* What the task asks: Without the images, print all the entries below exactly as given.

Items from a dataset:
# # # #

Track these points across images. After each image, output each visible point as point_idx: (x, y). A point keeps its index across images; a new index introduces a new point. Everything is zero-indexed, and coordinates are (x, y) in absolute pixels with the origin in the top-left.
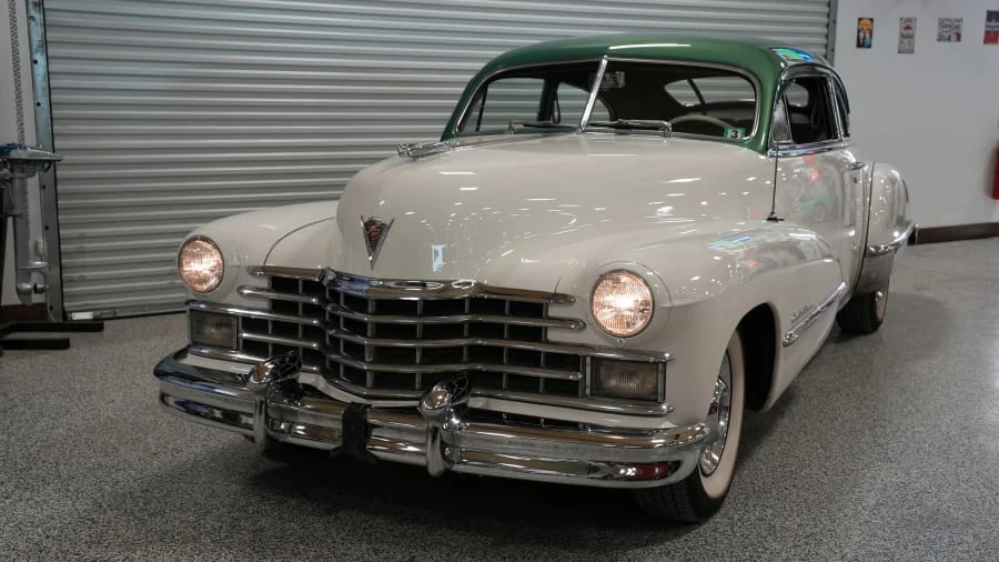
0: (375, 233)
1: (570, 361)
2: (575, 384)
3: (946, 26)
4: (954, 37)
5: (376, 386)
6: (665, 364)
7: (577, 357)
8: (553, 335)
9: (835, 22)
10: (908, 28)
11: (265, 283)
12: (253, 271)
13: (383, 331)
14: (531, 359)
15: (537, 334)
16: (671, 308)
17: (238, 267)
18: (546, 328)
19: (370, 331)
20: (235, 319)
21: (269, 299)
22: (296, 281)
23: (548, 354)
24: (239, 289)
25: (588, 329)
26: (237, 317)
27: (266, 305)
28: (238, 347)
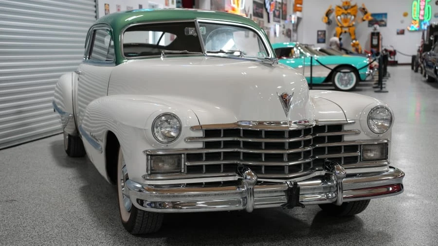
0: (287, 100)
2: (357, 157)
7: (357, 145)
8: (346, 138)
10: (119, 10)
14: (337, 150)
17: (187, 127)
18: (343, 135)
19: (287, 146)
20: (183, 156)
21: (203, 142)
22: (220, 131)
23: (345, 146)
24: (185, 140)
25: (362, 133)
26: (184, 154)
27: (200, 145)
28: (184, 170)
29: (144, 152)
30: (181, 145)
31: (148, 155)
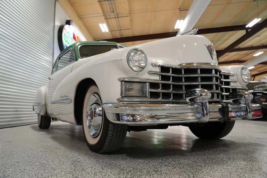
7: (237, 89)
11: (158, 70)
18: (231, 82)
21: (160, 75)
24: (148, 72)
25: (238, 82)
26: (148, 82)
27: (158, 78)
28: (148, 95)
29: (119, 79)
30: (145, 76)
31: (122, 81)
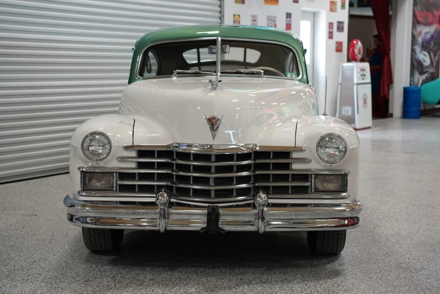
0: (213, 123)
1: (305, 177)
2: (307, 187)
3: (270, 20)
4: (274, 26)
5: (217, 196)
6: (347, 174)
7: (308, 175)
8: (295, 166)
9: (223, 16)
10: (254, 20)
11: (134, 154)
12: (127, 148)
13: (219, 169)
14: (285, 178)
15: (287, 166)
16: (352, 149)
17: (118, 146)
18: (291, 163)
19: (213, 170)
20: (115, 174)
21: (136, 162)
22: (154, 151)
23: (293, 175)
24: (117, 159)
25: (313, 162)
26: (116, 173)
27: (134, 165)
28: (116, 189)
29: (79, 168)
30: (113, 164)
31: (81, 172)
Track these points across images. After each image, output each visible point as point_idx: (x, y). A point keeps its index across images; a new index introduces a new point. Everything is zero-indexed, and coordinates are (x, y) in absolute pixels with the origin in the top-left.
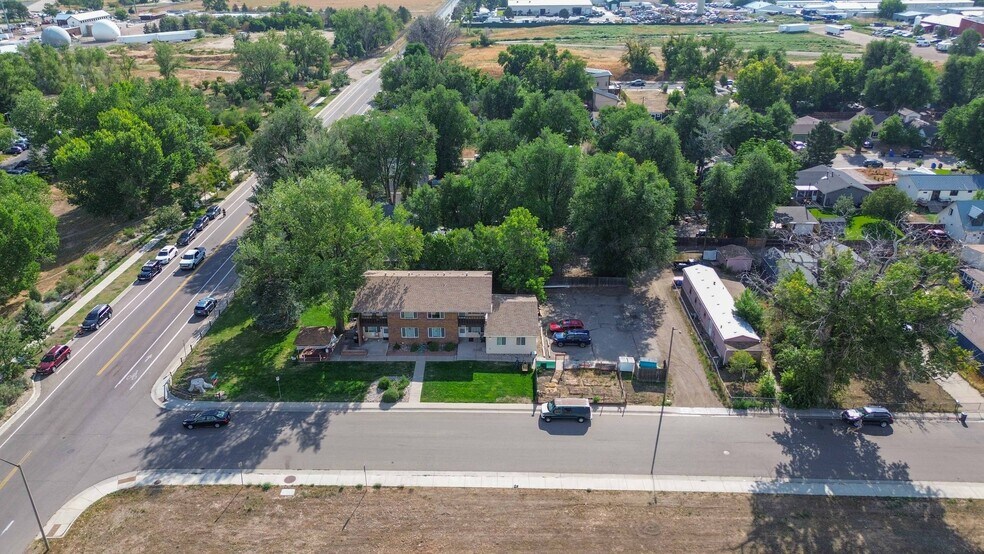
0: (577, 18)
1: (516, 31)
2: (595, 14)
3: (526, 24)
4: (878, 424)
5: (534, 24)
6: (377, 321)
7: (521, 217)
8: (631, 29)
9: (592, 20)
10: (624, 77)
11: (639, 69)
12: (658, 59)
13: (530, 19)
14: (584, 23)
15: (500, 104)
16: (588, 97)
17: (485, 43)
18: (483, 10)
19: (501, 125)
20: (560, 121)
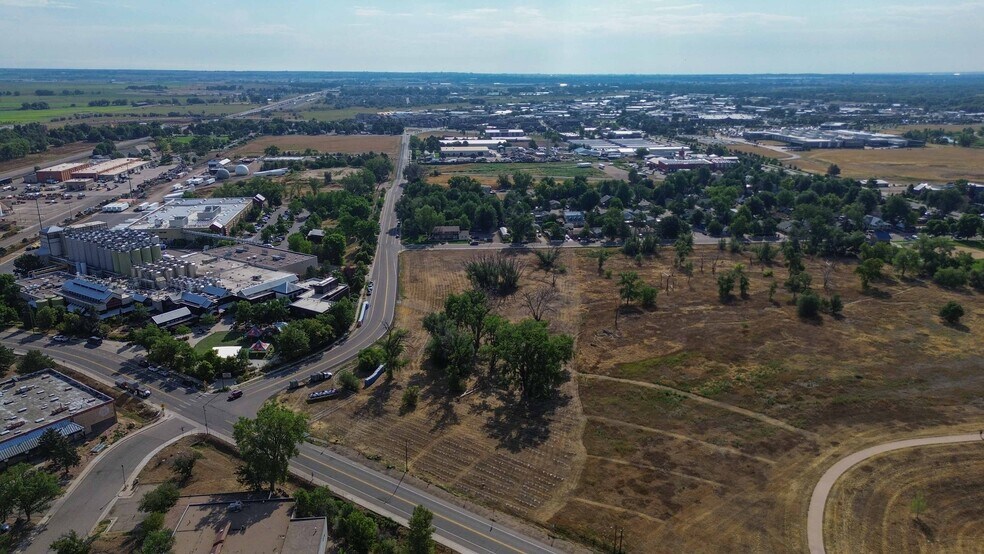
0: (480, 158)
1: (449, 166)
2: (491, 155)
3: (453, 163)
4: (526, 243)
5: (457, 163)
6: (437, 234)
7: (464, 215)
8: (507, 165)
9: (489, 159)
10: (498, 189)
11: (504, 184)
12: (512, 182)
13: (455, 160)
14: (483, 161)
15: (452, 196)
16: (482, 195)
17: (436, 174)
18: (426, 152)
19: (455, 202)
20: (472, 198)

# # # #

* Answer space:
Track these points across images. After each image, output each visible point as point_idx: (x, y). A point keeps its index across images; a new index introduces a new point. Everything is zero-indexed, and coordinates are (x, y) in absolute pixels with the origin in the top-left.
0: (375, 233)
1: (570, 361)
2: (575, 384)
3: (946, 26)
4: (954, 37)
5: (376, 386)
6: (665, 364)
7: (577, 357)
8: (553, 335)
9: (835, 22)
10: (908, 28)
11: (265, 283)
12: (253, 271)
13: (383, 331)
14: (531, 359)
15: (537, 334)
16: (671, 308)
17: (238, 267)
18: (546, 328)
19: (370, 331)
20: (235, 319)
21: (269, 299)
22: (296, 281)
23: (548, 354)
24: (239, 289)
25: (588, 329)
26: (237, 317)
27: (266, 305)
28: (238, 347)
0: (287, 100)
2: (357, 157)
7: (357, 145)
8: (346, 138)
10: (119, 10)
14: (337, 150)
17: (187, 127)
18: (343, 135)
19: (287, 146)
20: (183, 156)
21: (203, 142)
22: (220, 131)
23: (345, 146)
24: (185, 140)
25: (362, 133)
26: (184, 154)
27: (200, 145)
28: (184, 170)
29: (144, 152)
30: (181, 145)
31: (148, 155)
7: (237, 89)
11: (158, 70)
18: (231, 82)
21: (160, 75)
24: (148, 72)
25: (238, 82)
26: (148, 82)
27: (158, 78)
28: (148, 95)
29: (119, 79)
30: (145, 76)
31: (122, 81)
0: (213, 123)
1: (305, 177)
2: (307, 187)
3: (270, 20)
4: (274, 26)
5: (217, 196)
6: (347, 174)
7: (308, 175)
8: (295, 166)
9: (223, 16)
10: (254, 20)
11: (134, 154)
12: (127, 148)
13: (219, 169)
14: (285, 178)
15: (287, 166)
16: (352, 149)
17: (118, 146)
18: (291, 163)
19: (213, 170)
20: (115, 174)
21: (136, 162)
22: (154, 151)
23: (293, 175)
24: (117, 159)
25: (313, 162)
26: (116, 173)
27: (134, 165)
28: (116, 189)
29: (79, 168)
30: (113, 164)
31: (81, 172)
Track these points across images. After each image, output each visible point as point_idx: (x, y). A point keeps its index across images; a new index introduces a new point. Everything is zero-indexed, and coordinates are (x, y) in absolute pixels with the origin in the top-left.
0: (577, 18)
1: (516, 31)
2: (595, 14)
3: (526, 24)
4: (878, 424)
5: (534, 24)
6: (377, 321)
7: (521, 217)
8: (631, 29)
9: (592, 20)
10: (624, 77)
11: (639, 69)
12: (658, 59)
13: (530, 19)
14: (584, 23)
15: (500, 104)
16: (588, 97)
17: (485, 43)
18: (483, 10)
19: (501, 125)
20: (560, 121)
0: (480, 158)
1: (449, 166)
2: (491, 155)
3: (453, 163)
4: (526, 243)
5: (457, 163)
6: (437, 234)
7: (464, 215)
8: (507, 165)
9: (489, 159)
10: (498, 189)
11: (504, 184)
12: (512, 182)
13: (455, 160)
14: (483, 161)
15: (452, 196)
16: (482, 195)
17: (436, 174)
18: (426, 152)
19: (455, 202)
20: (472, 198)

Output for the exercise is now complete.